If collectors inform me of specific due dates different than ones I show in images, I must question whether they expect me to catalog every such variation. And if they do, are they currently paying premiums to collect those different variations?
I currently list 453 ETC varieties in my database. If all were 15-year issuances and all date variations still existed, listing all possible due dates would enlarge my database by over 13,000 new listings. Even more when considering ETCs issued in both bearer and registered forms. Do collectors really want that kind of detail? And do those collectors realize how many other kinds of flyspeck variations exist?
Admittedly there can be disagreement about what constitutes a flyspeck, but in general I chose many years ago to ignore all minor features except those that either affected the nature of securities or the ease with which they were traded and redeemed. In the example of ETCs, I have recorded 453 visibly different “varieties,” but chose to ignore the hundreds or thousands of date variations that might still exist. Many other flyspecks exist and continue to attract questions. Here are a few I can remember discussing, all involving requests for catalog listing:
1) Name combinations of secretary /treasurer / president, registrars and counter signatures; 2) variations in the text and vignettes found on the backs of stock certificates; 3) place names including places where issued, registered, countersigned, transferred and redeemed; 4) subtle variations in colors; 5) adhesive revenue stamp varieties with their associated philatelic descriptions; 6) state adhesive revenues; 7) non-North American imprinted revenues; 8) size variations; 9) variations in font styles.

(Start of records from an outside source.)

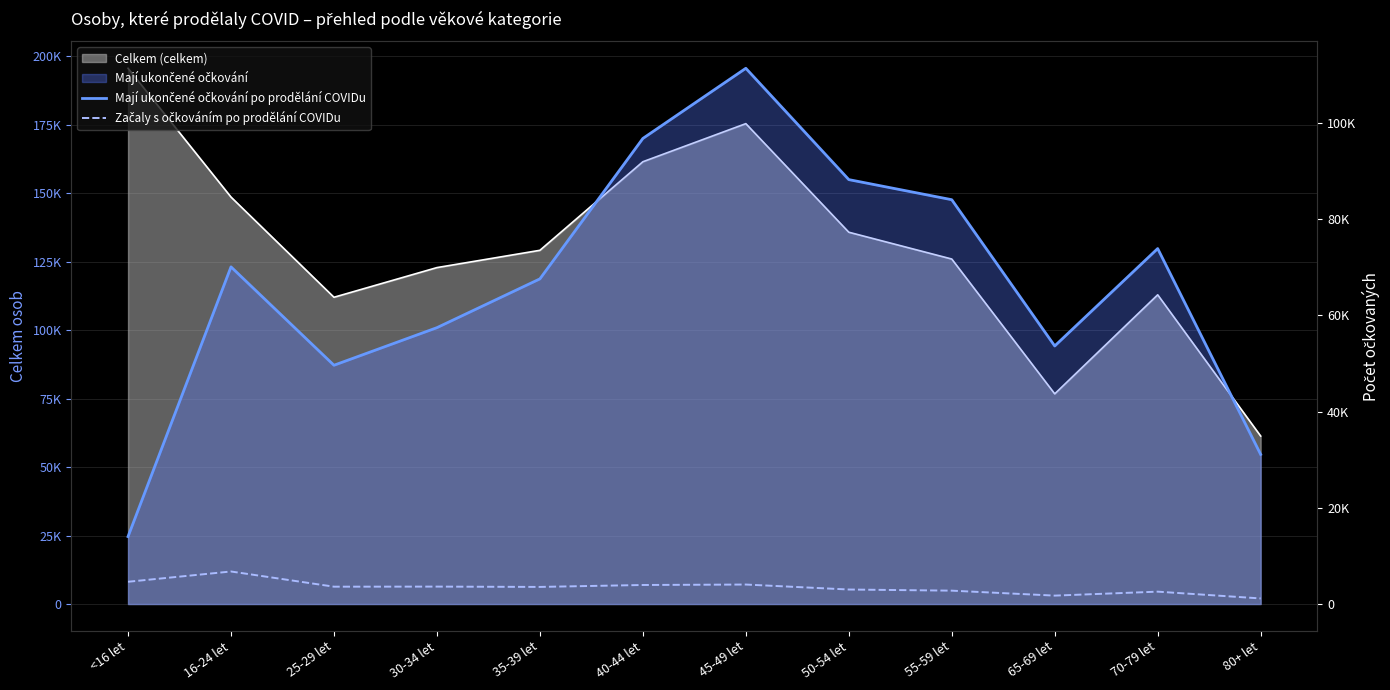

True or false: Začaly s očkováním po prodělání COVIDu and Mají ukončené očkování po prodělání COVIDu intersect in this chart.

False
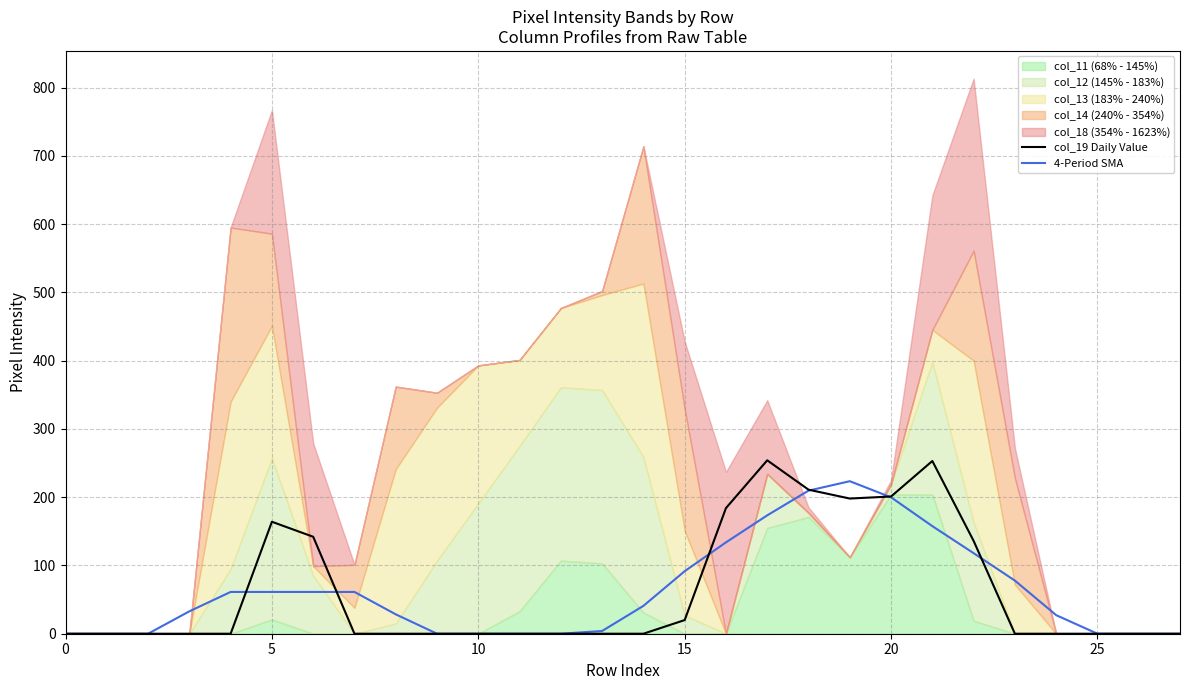

Is it true that col_19 Daily Value equals 0.0 at 11?

True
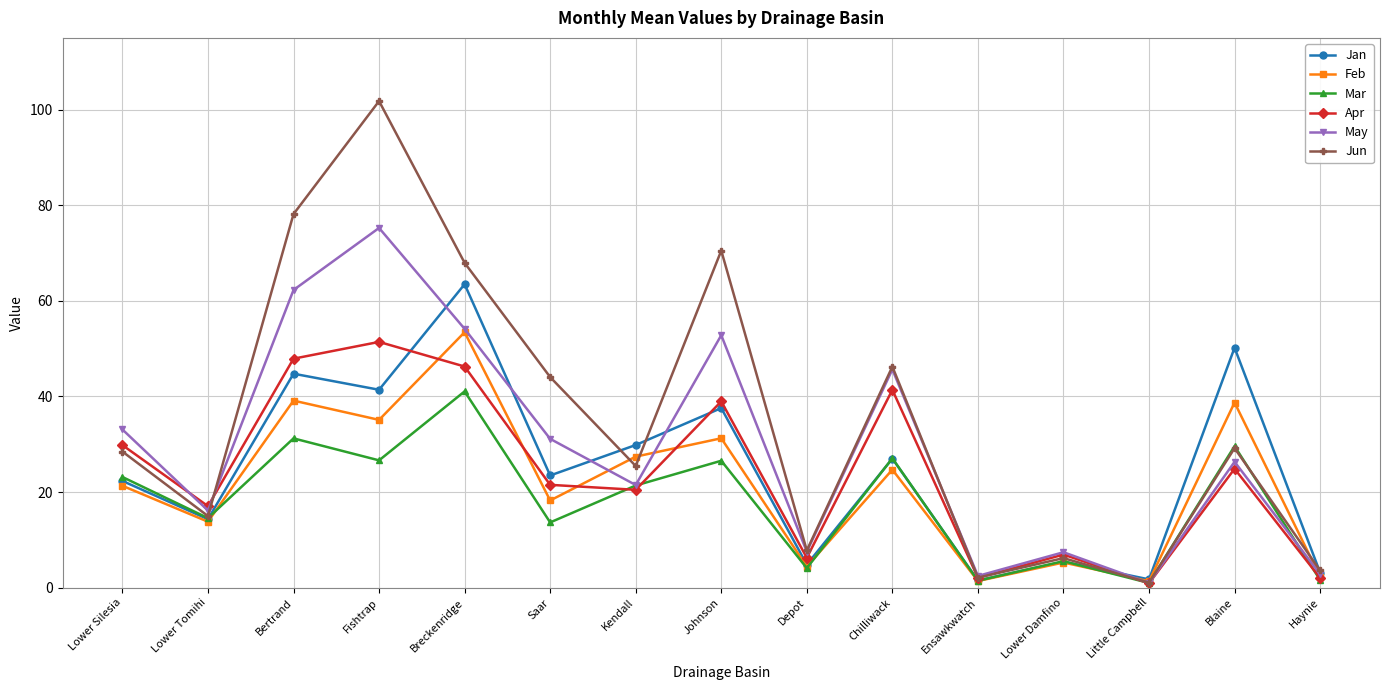

How many data points in Jun are less than 28?

7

I know some of these may sound silly, but inquiries have been well-meaning. After all, scripophily collectors have encountered equally minor features cataloged in other hobbies, especially stamps and coins.
What correspondents may not appreciate, at least not fully, is the magnitude of what they might be asking of catalogers. Flyspecks come in different scales, some that would create catalog expansions in the hundreds of listings and several in multiple thousands.
After seventeen years, I still thank one of my correspondents for warning me to stay grounded on the subject of flyspeck scripophily. My only regret is I can no longer thank him for sharing his wisdom.